It's a Free World

Film anglais de Ken Loach

Avec Kierston Wareing, Juliet Ellis, Leslaw Zurek


Prix du scénario, Mostra de Venise 2007


Par Laure Becdelièvre
 
Sortie le 02-01-2008

Durée: 1h33

 

Mi-Angie, mi-démon

Après avoir exploré, avec le succès qu’on connaît, le drame historique dans Le vent se lève, Ken Loach revient chasser sur ses terres de prédilection avec It’s a free world, chronique sociale contemporaine sur les conditions de travail en Angleterre.

L’esprit de révolte est toujours bien vivant en Ken Loach qui, sans relâche, continue d’observer la société et d’en dénoncer les injustices. Cette fois, c’est l’esclavagisme moderne permis par le système socio-économique anglais que le cinéaste démonte patiemment, à travers le portrait d’une jeune femme abîmée par l’existence qui décide de devenir son propre patron. C’est donc un « monde libre » bien ironique et amer que nous donne à voir le film : Ken Loach peint une société victime qui s’est transformée en bourreau, un bourreau implacable et décomplexé quand il s’agit de survivre chacun pour soi et qu’aucune solution collective n’est proposée.

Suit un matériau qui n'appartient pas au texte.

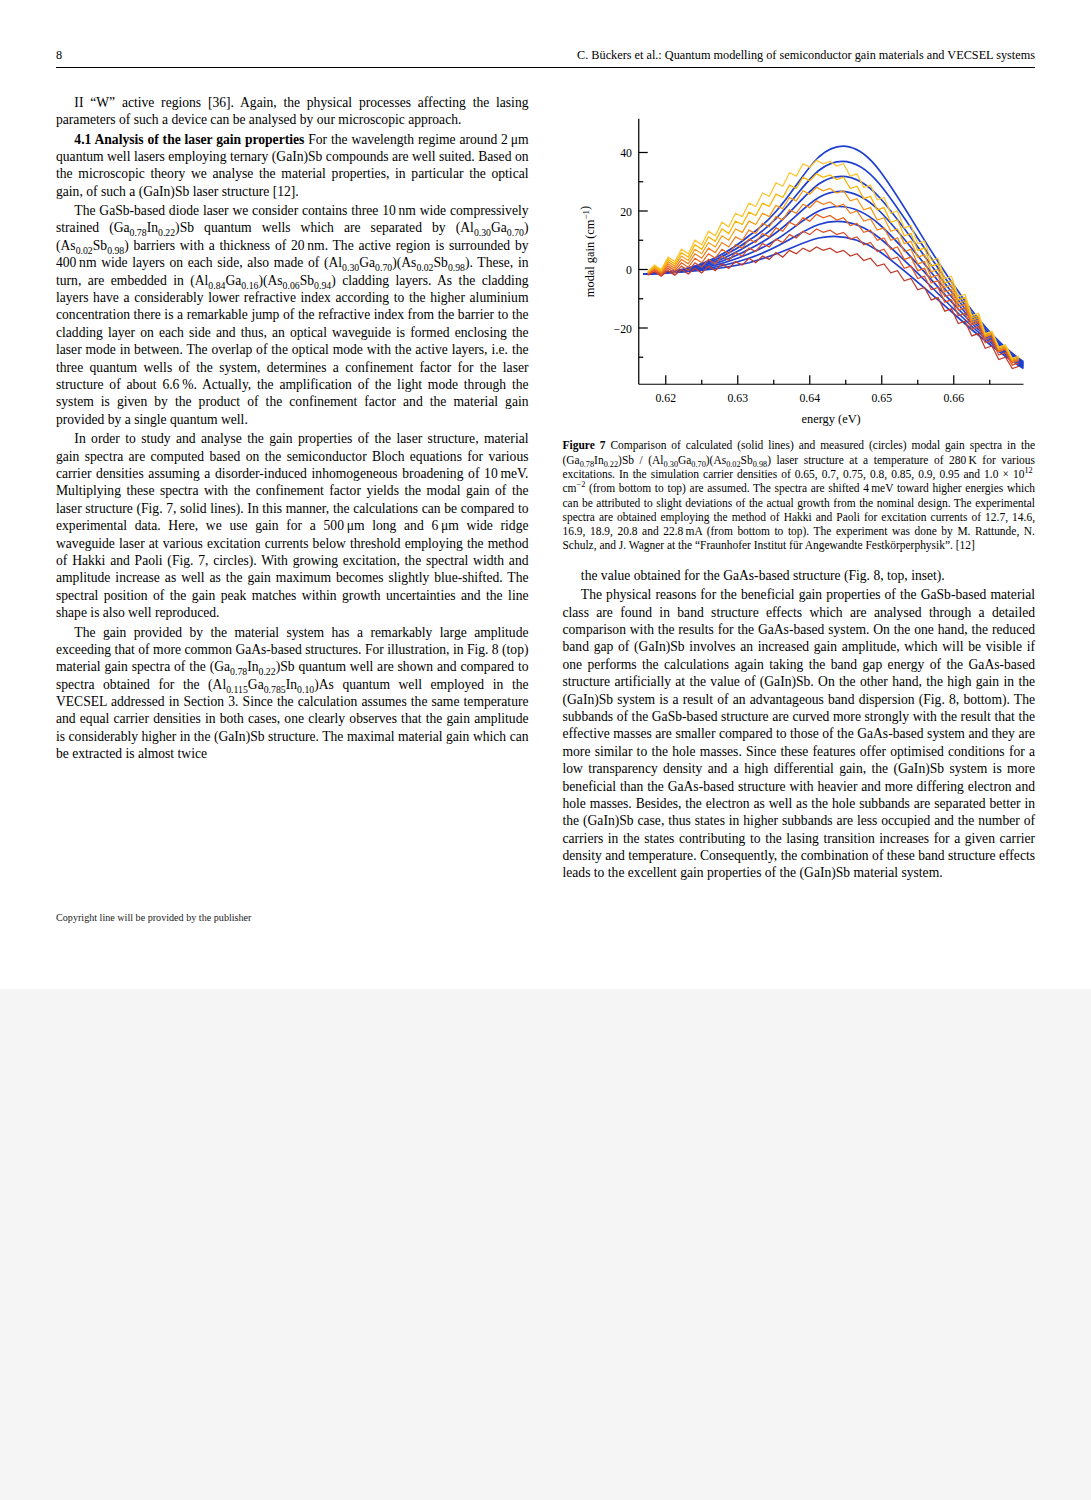8 C. Bückers et al.: Quantum modelling of semiconductor gain materials and VECSEL systems
II “W” active regions [36]. Again, the physical processes affecting the lasing parameters of such a device can be analysed by our microscopic approach.
4.1 Analysis of the laser gain properties For the wavelength regime around 2 μm quantum well lasers employing ternary (GaIn)Sb compounds are well suited. Based on the microscopic theory we analyse the material properties, in particular the optical gain, of such a (GaIn)Sb laser structure [12].
The GaSb-based diode laser we consider contains three 10 nm wide compressively strained (Ga0.78In0.22)Sb quantum wells which are separated by (Al0.30Ga0.70)(As0.02Sb0.98) barriers with a thickness of 20 nm. The active region is surrounded by 400 nm wide layers on each side, also made of (Al0.30Ga0.70)(As0.02Sb0.98). These, in turn, are embedded in (Al0.84Ga0.16)(As0.06Sb0.94) cladding layers. As the cladding layers have a considerably lower refractive index according to the higher aluminium concentration there is a remarkable jump of the refractive index from the barrier to the cladding layer on each side and thus, an optical waveguide is formed enclosing the laser mode in between. The overlap of the optical mode with the active layers, i.e. the three quantum wells of the system, determines a confinement factor for the laser structure of about 6.6 %. Actually, the amplification of the light mode through the system is given by the product of the confinement factor and the material gain provided by a single quantum well.
In order to study and analyse the gain properties of the laser structure, material gain spectra are computed based on the semiconductor Bloch equations for various carrier densities assuming a disorder-induced inhomogeneous broadening of 10 meV. Multiplying these spectra with the confinement factor yields the modal gain of the laser structure (Fig. 7, solid lines). In this manner, the calculations can be compared to experimental data. Here, we use gain for a 500 μm long and 6 μm wide ridge waveguide laser at various excitation currents below threshold employing the method of Hakki and Paoli (Fig. 7, circles). With growing excitation, the spectral width and amplitude increase as well as the gain maximum becomes slightly blue-shifted. The spectral position of the gain peak matches within growth uncertainties and the line shape is also well reproduced.
The gain provided by the material system has a remarkably large amplitude exceeding that of more common GaAs-based structures. For illustration, in Fig. 8 (top) material gain spectra of the (Ga0.78In0.22)Sb quantum well are shown and compared to spectra obtained for the (Al0.115Ga0.785In0.10)As quantum well employed in the VECSEL addressed in Section 3. Since the calculation assumes the same temperature and equal carrier densities in both cases, one clearly observes that the gain amplitude is considerably higher in the (GaIn)Sb structure. The maximal material gain which can be extracted is almost twice
40 20 0 −20 0.62 0.63 0.64 0.65 0.66 energy (eV) modal gain (cm−1)
Figure 7 Comparison of calculated (solid lines) and measured (circles) modal gain spectra in the (Ga0.78In0.22)Sb / (Al0.30Ga0.70)(As0.02Sb0.98) laser structure at a temperature of 280 K for various excitations. In the simulation carrier densities of 0.65, 0.7, 0.75, 0.8, 0.85, 0.9, 0.95 and 1.0 × 1012 cm−2 (from bottom to top) are assumed. The spectra are shifted 4 meV toward higher energies which can be attributed to slight deviations of the actual growth from the nominal design. The experimental spectra are obtained employing the method of Hakki and Paoli for excitation currents of 12.7, 14.6, 16.9, 18.9, 20.8 and 22.8 mA (from bottom to top). The experiment was done by M. Rattunde, N. Schulz, and J. Wagner at the “Fraunhofer Institut für Angewandte Festkörperphysik”. [12]
the value obtained for the GaAs-based structure (Fig. 8, top, inset).
The physical reasons for the beneficial gain properties of the GaSb-based material class are found in band structure effects which are analysed through a detailed comparison with the results for the GaAs-based system. On the one hand, the reduced band gap of (GaIn)Sb involves an increased gain amplitude, which will be visible if one performs the calculations again taking the band gap energy of the GaAs-based structure artificially at the value of (GaIn)Sb. On the other hand, the high gain in the (GaIn)Sb system is a result of an advantageous band dispersion (Fig. 8, bottom). The subbands of the GaSb-based structure are curved more strongly with the result that the effective masses are smaller compared to those of the GaAs-based system and they are more similar to the hole masses. Since these features offer optimised conditions for a low transparency density and a high differential gain, the (GaIn)Sb system is more beneficial than the GaAs-based structure with heavier and more differing electron and hole masses. Besides, the electron as well as the hole subbands are separated better in the (GaIn)Sb case, thus states in higher subbands are less occupied and the number of carriers in the states contributing to the lasing transition increases for a given carrier density and temperature. Consequently, the combination of these band structure effects leads to the excellent gain properties of the (GaIn)Sb material system.
Copyright line will be provided by the publisher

Allégorie vivante de ce système ambigu, Angie est partagée entre la volonté de s’en sortir et l’humanité paradoxale qui l’habite, toute d’empathie et de cruauté à la fois. Sans jamais tomber dans le moralisme ou le didactisme lourd, Ken Loach met au jour, avec une précision et une finesse remarquables, la logique de développement d’une femme bien sous tous rapports qui finit un beau jour par exploiter autrui. A ses risques et périls. Car c’est sans complaisance aucune que le cinéaste ouvre It’s a free world sur une expiation qui ne viendra pas.

Si Ken Loach a voulu sous-tendre son film par une colère latente, on pourra par moments regretter que cette colère, malgré le surgissement ultime de la violence, n’ait pas un peu plus de tripes, de verve, de souffle, diluée dans une féminité ambiguë baignant tout le film. Mais c’est là peut-être toute l’essence de notre société actuelle : une duplicité sans véritable passion, qui explose parfois en de tragiques coups d’éclats.